Tal vez el presidente Daniel Ortega Saavedra no tenga la intención de formar parte del Jet Set internacional, para lo cual es como un requisito indispensable viajar habitualmente en avión jet privado, ya sea propio, alquilado o prestado. Sin embargo, a juzgar por el gran gusto que se da el Presidente de Nicaragua viajando por el mundo en un enorme y costoso avión jet privado, igual que lo hacen los ricos y famosos personajes que pertenecen al Jet Set, pareciera que sí pretende formar parte de este círculo súper exclusivo de magnates internacionales. De todas maneras, es inaudito que el presidente Ortega se comporte de esa manera, siendo que representa a una nación que según datos de organismos internacionales es la segunda más pobre de América Latina, que sólo está encima de Haití.
Como se sabe, el Jet Set es un grupo internacional muy selecto de personas sumamente ricas, exitosas y famosas. El Jet Set se formó en los años cincuenta del siglo pasado, con la participación de personajes muy célebres, sofisticados y ricos, poseedores de fortunas líquidas estimadas en cuando menos doscientos millones de dólares cada uno. Entre esa gente fuera de serie se encontraban personajes como Aristóteles Onassis, los Rothschild, el príncipe Rainiero de Mónaco y su esposa Grace Kelly, Greta Garbo y otros de ese mismo rango. Y en la actualidad, del Jet Set forman parte multimillonarios y personajes célebres como Ted Turner, Bill Gates, Brad Pitt y Angelina Jolie, los Hilton y otros del mismo aspecto, talante y fortuna.
Por supuesto que a pesar de que mucho lo quiera y de que gaste el dinero del Estado de Nicaragua o de otros países, para pagar sus fastuosos viajes al extranjero en jet privado; y aunque tenga mucho dinero como resultado de los casi treinta años de estar usufructuando el poder político del país –ya sea mandando desde arriba o gobernando desde abajo—, Ortega jamás podrá ingresar al exclusivo Jet Set internacional que está integrado por apenas un poco más de un millar de personas de diversas partes del mundo. Primero porque cualquiera que sea el monto de la riqueza de Daniel Ortega, no se puede igualar a la de aquéllos que hacen fiestas para cinco mil invitados a un costo de más de diez millones de dólares, que poseen playas en la Costa Azul y la Costa Brava, que son dueños de centros para esquiar en los Alpes suizos y las montañas nevadas de Colorado, o de castillos medievales en Alemania, etc., etc.
Para esos personajes del Jet Set internacional debe ser una insignificancia, incluso de muy mal gusto, viajar en un avión privado viejo y en desuso por ruidoso y contaminante, como es el Boeing 707 de propiedad africana que Daniel Ortega usó para su reciente viaje a Uruguay, donde irónicamente fue la figura central de una reunión internacional de comunistas, sindicalistas, líderes izquierdistas y otros “representantes” de los pobres de América Latina.

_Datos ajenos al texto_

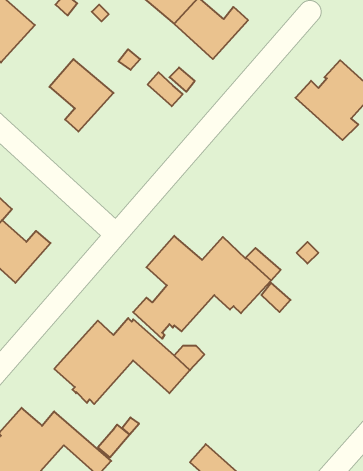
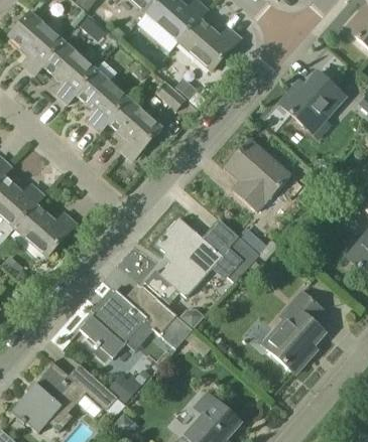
building: none -> [42,42,95,103]
building: none -> [107,99,160,160]
building: none -> [223,138,290,211]
building: none -> [257,289,325,374]

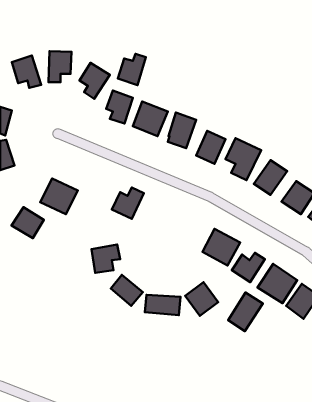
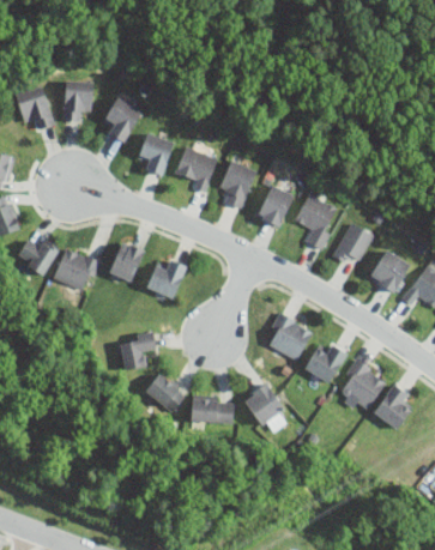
building: [118,54,146,85] -> none
building: none -> [109,240,146,283]
building: [12,207,44,238] -> [16,235,58,276]
building: [228,293,263,331] -> none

En realidad, aparte de cualquier ironía que se pudiera hacer con el escandaloso comportamiento del presidente Ortega en sus viajes al extranjero y la forma en que está gobernando a Nicaragua, lo que está a la vista es una clara situación de abuso de poder, de corrupción gubernamental, de aprovechamiento de los recursos del Estado para el enriquecimiento propio y favorecer a los miembros de la cúpula gobernante, para exhibir una opulencia obscena en medio de la extrema pobreza y el desamparo que agobia a la mayor parte de la población nicaragüense.
Sin duda que la corrupción no tiene color político ni bandera ideológica. Tan corrupto puede ser un gobierno típicamente de derecha, como los de la familia Somoza y de Arnoldo Alemán, como lo fue el gobierno revolucionario que se retiró del poder llevando a cabo la más espectacular apropiación de bienes del Estado y de los particulares que ha ocurrido en toda la historia nacional, cual fue la piñata sandinista; y como lo es el nuevo gobierno de Daniel Ortega, que dice gobernar desde la izquierda y en nombre de los pobres de Nicaragua y del mundo, pero practica un escandaloso tráfico de influencias, maneja discrecionalmente y sin permitir controles cuantiosos recursos públicos como los de la cooperación petrolera venezolana y viaja por el mundo como si fuera un miembro del Jet Set internacional.
Muy lejos está Daniel Ortega de aquel modelo de gobernante revolucionario que según escribió el Che Guevara en su obra clásica El socialismo y el hombre en Cuba, debe ser alguien que lo da todo por el pueblo sin esperar a cambio ninguna retribución material.